Consumer voice line losses: Voice and switched access revenues will continue to be adversely impacted by future declines in
voice lines due to competition from cable companies, wireless carriers and providers using other emerging technologies. To
combat competitive pressures, we continue to emphasize our bundled products and services. Our consumers can bundle voice,
high-speed Internet and video services, providing one convenient billing solution and bundle discounts. We believe that product
bundles positively impact customer retention, and the associated discounts provide our customers the best value for their
communications and entertainment needs. As of December 31, 2013, all of our voice lines had wireless competition and
approximately 70 percent of our voice lines had fixed-line voice competition. Consumer lines decreased 119,600, or 6.5 percent
during 2013, primarily due to the effects of competition.
Synergies and operational efficiencies: To secure our bottom line against evolving revenue streams and a shift in our revenue
mix that has resulted in a higher proportion of lower margin revenues, we are committed to aggressive cost management
strategies that emphasize operational efficiencies. During 2013, we capitalized on the 2012 review of our management structure
which resulted in 350 management positions being eliminated and a cost savings of approximately $40.0 million, annualized.

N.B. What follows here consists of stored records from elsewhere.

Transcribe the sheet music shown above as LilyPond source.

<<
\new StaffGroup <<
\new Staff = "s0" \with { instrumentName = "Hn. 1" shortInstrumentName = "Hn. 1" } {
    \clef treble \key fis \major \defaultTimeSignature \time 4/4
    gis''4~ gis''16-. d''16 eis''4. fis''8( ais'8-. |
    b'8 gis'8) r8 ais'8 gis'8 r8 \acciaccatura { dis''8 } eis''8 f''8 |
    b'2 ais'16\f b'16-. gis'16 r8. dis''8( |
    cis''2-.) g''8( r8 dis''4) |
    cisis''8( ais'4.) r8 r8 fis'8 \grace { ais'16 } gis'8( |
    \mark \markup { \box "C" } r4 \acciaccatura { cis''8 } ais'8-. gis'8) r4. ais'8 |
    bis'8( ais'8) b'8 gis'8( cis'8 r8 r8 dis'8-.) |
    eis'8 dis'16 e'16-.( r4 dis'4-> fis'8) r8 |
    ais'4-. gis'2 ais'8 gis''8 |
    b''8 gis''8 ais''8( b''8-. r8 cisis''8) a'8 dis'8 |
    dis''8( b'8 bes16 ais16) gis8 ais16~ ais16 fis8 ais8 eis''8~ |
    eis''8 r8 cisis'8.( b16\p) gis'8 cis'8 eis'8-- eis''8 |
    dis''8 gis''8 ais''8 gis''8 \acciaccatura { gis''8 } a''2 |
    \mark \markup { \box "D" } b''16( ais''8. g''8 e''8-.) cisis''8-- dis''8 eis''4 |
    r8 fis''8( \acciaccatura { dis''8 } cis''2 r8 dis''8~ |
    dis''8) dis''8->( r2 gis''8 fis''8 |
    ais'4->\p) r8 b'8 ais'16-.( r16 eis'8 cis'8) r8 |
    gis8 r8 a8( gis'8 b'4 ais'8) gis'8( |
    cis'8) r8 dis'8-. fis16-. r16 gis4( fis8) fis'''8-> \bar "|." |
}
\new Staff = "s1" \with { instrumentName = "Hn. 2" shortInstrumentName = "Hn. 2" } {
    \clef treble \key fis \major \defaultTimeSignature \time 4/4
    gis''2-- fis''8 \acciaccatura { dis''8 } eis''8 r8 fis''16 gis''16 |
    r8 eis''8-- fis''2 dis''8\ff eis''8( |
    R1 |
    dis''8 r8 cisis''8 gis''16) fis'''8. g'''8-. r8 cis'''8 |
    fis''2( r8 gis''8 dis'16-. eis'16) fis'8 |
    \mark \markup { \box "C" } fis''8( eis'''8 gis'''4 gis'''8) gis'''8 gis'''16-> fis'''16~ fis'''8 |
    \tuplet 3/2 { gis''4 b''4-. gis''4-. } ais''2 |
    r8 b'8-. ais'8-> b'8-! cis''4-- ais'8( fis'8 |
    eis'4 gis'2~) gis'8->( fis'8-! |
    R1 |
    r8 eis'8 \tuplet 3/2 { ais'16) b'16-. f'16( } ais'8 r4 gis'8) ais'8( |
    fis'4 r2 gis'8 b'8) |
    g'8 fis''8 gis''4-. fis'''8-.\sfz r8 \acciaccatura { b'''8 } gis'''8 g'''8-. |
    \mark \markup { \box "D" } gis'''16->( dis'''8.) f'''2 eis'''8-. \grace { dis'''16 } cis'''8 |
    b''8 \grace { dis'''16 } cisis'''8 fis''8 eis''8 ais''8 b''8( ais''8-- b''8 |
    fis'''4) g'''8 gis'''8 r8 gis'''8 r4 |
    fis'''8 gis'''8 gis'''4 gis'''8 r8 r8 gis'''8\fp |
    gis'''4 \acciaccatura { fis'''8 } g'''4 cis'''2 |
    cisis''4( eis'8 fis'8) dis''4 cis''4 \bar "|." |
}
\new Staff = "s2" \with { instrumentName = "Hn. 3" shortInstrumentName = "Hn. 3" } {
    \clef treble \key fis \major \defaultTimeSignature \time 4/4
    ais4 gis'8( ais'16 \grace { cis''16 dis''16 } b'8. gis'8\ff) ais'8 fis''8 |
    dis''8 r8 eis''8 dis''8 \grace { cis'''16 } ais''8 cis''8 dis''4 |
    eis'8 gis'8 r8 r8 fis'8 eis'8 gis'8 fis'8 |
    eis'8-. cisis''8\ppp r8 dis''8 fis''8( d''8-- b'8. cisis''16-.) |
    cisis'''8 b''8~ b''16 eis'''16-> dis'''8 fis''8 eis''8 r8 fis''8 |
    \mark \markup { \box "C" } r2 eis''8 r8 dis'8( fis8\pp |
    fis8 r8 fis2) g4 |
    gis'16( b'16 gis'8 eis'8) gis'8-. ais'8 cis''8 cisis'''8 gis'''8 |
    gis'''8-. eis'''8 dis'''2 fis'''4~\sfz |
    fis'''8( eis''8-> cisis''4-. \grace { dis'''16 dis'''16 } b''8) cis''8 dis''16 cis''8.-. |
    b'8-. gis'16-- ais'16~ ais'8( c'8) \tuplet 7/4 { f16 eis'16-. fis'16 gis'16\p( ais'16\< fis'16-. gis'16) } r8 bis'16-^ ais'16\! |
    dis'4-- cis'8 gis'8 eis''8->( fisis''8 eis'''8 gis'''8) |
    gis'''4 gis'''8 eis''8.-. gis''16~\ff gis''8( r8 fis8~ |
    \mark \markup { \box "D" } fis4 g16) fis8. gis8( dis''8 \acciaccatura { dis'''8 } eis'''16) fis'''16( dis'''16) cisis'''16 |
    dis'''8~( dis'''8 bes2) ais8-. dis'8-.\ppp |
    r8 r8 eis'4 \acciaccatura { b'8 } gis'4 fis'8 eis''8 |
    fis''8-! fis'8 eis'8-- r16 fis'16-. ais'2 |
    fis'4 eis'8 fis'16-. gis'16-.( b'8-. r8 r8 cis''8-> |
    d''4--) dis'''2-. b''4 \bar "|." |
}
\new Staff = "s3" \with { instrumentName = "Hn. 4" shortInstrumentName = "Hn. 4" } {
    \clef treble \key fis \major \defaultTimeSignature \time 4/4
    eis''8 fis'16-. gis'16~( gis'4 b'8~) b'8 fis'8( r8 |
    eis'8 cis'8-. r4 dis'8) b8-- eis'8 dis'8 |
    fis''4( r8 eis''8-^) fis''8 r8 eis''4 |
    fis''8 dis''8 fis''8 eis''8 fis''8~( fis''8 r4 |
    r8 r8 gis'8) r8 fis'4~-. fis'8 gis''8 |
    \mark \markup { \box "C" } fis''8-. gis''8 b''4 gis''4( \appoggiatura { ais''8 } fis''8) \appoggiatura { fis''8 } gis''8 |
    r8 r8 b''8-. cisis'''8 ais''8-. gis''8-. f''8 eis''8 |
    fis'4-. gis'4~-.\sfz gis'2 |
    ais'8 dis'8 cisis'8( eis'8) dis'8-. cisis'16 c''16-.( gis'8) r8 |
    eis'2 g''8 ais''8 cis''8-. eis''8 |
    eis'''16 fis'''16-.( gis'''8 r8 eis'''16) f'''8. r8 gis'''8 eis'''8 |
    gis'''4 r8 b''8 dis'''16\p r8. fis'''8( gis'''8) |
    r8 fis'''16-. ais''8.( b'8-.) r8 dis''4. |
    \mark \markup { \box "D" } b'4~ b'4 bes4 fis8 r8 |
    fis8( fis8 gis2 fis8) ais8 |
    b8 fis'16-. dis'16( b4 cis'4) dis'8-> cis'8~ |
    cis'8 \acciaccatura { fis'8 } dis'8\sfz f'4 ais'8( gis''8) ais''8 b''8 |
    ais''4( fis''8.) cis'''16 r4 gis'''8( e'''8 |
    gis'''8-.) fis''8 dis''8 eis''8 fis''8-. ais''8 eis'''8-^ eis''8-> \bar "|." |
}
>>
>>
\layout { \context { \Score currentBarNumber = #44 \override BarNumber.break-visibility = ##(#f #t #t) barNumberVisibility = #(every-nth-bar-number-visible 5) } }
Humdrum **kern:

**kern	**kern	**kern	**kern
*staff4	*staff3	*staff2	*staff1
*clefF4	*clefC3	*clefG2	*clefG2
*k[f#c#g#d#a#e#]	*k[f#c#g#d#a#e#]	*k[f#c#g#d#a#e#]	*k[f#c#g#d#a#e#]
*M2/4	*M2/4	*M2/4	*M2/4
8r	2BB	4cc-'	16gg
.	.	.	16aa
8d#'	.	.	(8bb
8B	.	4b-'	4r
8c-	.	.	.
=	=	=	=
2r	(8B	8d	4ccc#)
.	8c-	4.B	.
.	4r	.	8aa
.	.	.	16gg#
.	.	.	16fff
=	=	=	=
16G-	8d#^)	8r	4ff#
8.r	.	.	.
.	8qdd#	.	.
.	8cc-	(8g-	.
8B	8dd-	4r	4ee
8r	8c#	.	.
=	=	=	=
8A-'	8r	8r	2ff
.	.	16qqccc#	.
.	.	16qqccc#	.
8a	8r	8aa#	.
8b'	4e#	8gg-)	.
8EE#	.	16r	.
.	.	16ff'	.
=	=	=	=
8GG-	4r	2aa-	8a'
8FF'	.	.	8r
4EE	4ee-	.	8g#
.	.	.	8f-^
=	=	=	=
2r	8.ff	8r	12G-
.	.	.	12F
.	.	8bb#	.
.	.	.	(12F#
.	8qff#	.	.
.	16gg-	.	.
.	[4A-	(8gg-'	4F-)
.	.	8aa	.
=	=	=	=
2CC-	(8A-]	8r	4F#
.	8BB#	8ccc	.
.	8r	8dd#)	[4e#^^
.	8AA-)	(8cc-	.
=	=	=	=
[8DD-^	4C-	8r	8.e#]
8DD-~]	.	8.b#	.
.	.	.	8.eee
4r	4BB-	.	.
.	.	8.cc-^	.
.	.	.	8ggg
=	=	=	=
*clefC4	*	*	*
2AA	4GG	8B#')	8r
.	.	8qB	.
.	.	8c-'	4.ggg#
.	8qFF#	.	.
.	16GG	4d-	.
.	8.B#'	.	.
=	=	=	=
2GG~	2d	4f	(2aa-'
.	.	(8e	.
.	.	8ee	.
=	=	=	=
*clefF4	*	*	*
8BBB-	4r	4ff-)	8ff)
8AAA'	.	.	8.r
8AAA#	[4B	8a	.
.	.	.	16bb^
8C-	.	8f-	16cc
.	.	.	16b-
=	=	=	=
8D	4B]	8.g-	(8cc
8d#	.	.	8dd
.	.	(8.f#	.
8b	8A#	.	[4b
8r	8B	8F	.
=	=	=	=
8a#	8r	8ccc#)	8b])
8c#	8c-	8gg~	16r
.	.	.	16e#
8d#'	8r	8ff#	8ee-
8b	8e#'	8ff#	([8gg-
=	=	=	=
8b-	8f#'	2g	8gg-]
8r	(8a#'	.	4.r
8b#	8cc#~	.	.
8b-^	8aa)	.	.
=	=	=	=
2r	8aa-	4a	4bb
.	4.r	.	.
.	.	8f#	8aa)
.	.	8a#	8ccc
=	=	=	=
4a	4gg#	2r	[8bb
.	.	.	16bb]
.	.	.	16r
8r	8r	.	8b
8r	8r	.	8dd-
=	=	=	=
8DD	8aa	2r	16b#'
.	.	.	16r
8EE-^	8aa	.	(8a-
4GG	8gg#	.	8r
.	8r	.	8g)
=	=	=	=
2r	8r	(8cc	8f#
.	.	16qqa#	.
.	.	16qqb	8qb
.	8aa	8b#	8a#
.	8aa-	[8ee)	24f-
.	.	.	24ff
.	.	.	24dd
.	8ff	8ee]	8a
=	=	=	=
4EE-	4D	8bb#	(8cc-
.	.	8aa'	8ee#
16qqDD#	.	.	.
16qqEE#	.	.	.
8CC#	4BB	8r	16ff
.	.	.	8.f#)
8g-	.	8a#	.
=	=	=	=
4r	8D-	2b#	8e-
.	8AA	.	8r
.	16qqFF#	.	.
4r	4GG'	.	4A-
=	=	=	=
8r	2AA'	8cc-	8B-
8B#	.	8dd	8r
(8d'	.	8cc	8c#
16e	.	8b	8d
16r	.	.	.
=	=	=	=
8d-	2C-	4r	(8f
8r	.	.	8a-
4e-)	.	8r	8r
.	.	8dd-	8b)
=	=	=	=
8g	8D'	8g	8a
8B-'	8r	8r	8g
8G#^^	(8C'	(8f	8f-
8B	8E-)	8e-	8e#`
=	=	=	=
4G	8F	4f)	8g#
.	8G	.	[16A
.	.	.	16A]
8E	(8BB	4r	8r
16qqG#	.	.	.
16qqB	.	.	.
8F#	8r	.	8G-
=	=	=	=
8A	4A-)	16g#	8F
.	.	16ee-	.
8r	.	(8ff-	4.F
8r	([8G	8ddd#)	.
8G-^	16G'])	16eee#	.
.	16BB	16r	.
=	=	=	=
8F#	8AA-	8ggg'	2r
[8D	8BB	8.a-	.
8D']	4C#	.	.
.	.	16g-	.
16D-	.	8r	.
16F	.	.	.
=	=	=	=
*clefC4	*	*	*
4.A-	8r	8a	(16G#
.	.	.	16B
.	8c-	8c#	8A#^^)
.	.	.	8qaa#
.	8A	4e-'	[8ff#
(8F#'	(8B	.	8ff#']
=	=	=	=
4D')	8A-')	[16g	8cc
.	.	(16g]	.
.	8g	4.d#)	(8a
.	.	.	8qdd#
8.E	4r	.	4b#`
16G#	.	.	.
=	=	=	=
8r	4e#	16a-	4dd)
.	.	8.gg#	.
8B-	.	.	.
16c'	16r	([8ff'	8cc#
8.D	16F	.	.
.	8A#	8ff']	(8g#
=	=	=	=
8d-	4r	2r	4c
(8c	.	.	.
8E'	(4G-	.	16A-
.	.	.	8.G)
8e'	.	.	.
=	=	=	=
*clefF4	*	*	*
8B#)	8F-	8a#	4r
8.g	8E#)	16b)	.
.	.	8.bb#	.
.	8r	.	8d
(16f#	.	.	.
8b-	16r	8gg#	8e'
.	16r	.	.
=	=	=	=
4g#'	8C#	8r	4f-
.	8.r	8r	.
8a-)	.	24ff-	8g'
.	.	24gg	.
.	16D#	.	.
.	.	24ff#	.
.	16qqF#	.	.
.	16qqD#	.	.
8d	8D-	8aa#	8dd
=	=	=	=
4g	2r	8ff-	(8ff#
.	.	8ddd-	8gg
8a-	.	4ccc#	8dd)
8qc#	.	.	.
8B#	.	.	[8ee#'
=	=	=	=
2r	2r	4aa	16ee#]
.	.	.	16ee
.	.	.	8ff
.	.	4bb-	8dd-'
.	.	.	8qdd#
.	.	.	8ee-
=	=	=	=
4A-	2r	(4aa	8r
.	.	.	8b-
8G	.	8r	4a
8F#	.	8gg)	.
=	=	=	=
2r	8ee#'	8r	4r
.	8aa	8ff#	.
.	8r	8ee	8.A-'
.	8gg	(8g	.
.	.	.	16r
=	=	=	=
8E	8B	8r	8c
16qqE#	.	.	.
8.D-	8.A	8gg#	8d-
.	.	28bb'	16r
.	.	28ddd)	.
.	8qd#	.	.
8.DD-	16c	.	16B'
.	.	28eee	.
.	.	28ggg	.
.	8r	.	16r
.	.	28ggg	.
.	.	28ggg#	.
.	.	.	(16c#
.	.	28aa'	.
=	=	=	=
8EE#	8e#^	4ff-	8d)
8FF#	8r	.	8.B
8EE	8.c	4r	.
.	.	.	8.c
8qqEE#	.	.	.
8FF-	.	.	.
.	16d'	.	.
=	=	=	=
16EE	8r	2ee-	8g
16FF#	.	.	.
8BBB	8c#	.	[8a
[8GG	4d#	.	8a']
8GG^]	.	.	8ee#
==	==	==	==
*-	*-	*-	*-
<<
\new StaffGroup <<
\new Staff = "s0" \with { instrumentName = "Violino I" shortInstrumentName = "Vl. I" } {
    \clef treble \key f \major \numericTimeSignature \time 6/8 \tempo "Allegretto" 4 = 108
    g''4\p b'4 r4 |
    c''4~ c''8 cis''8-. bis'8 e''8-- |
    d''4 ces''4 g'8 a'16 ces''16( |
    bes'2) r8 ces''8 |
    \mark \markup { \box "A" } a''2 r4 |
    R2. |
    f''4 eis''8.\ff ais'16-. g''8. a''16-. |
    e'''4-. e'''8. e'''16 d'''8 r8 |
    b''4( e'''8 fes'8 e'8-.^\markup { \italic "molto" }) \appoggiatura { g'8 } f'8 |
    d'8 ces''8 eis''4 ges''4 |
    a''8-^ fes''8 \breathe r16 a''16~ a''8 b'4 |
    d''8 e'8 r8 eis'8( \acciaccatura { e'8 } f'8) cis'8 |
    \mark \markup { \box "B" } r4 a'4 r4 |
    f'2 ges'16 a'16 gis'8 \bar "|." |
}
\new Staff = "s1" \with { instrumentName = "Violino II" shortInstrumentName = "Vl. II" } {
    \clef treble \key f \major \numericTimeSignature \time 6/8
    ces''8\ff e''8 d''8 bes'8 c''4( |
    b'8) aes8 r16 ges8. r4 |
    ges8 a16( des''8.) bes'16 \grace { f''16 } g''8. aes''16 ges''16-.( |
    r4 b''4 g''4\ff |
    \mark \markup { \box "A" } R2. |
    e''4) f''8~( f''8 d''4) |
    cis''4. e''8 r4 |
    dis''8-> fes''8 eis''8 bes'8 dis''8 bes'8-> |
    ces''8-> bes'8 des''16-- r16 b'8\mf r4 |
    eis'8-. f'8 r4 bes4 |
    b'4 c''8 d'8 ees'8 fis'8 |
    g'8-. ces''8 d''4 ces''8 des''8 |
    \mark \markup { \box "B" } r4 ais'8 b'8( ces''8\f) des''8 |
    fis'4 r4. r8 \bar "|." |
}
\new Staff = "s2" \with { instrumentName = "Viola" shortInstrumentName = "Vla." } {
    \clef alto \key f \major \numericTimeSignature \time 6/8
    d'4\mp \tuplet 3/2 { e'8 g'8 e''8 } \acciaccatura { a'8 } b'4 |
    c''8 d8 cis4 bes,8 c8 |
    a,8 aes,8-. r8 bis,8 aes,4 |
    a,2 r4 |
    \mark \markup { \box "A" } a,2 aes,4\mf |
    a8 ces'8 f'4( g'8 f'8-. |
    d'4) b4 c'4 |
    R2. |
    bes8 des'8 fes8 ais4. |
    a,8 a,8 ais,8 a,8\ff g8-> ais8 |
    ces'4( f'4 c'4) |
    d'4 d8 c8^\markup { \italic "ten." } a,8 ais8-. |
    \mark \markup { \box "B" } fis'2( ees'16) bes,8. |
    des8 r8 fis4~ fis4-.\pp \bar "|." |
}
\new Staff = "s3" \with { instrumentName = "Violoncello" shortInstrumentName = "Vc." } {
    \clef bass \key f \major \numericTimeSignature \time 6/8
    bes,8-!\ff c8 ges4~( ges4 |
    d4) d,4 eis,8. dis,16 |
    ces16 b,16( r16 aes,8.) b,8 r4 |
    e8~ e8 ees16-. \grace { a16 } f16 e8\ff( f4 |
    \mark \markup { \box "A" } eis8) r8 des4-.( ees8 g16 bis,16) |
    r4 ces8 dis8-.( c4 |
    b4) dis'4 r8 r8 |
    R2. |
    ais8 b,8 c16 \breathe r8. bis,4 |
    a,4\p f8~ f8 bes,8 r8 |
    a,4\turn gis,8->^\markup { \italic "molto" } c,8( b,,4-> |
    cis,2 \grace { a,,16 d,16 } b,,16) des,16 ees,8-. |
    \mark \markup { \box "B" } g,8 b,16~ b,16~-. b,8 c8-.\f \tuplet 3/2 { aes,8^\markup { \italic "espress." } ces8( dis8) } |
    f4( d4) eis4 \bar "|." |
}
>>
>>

Moving into 2014, we are focused on continued improvements in our cost structure through network grooming and continued
declines in the cost of providing services due to operational efficiencies and billing system conversions that will further reduce
costs.
ACQUISITIONS AND DISPOSITIONS
Recent transactions and their value to our business are discussed below. Refer to Notes 3 and 15 of the consolidated financial
statements for additional information regarding these transactions.
Acquisitions
On November 30, 2011, we completed the acquisition of PAETEC Holding Corp. ("PAETEC"), a communications carrier
focused on business customers. The PAETEC transaction enhanced our capabilities in strategic growth areas, including IP-
based communications services, cloud computing and managed services. In this transaction, we added an attractive base of
medium-to-large sized business customers, approximately 36,700 fiber miles, seven data centers, and an experienced sales
force focused on serving enterprise-level customers.
Dispositions
On December 5, 2013, we completed the sale of Pinnacle Software Company ("Pinnacle"), a software business acquired as part
of the PAETEC acquisition, for $30.0 million in cash. On June 15, 2012, we completed the sale of the energy business also
acquired in the PAETEC acquisition for approximately $6.1 million in cash. The divested operations were not central to our
growth strategy for our core communications business.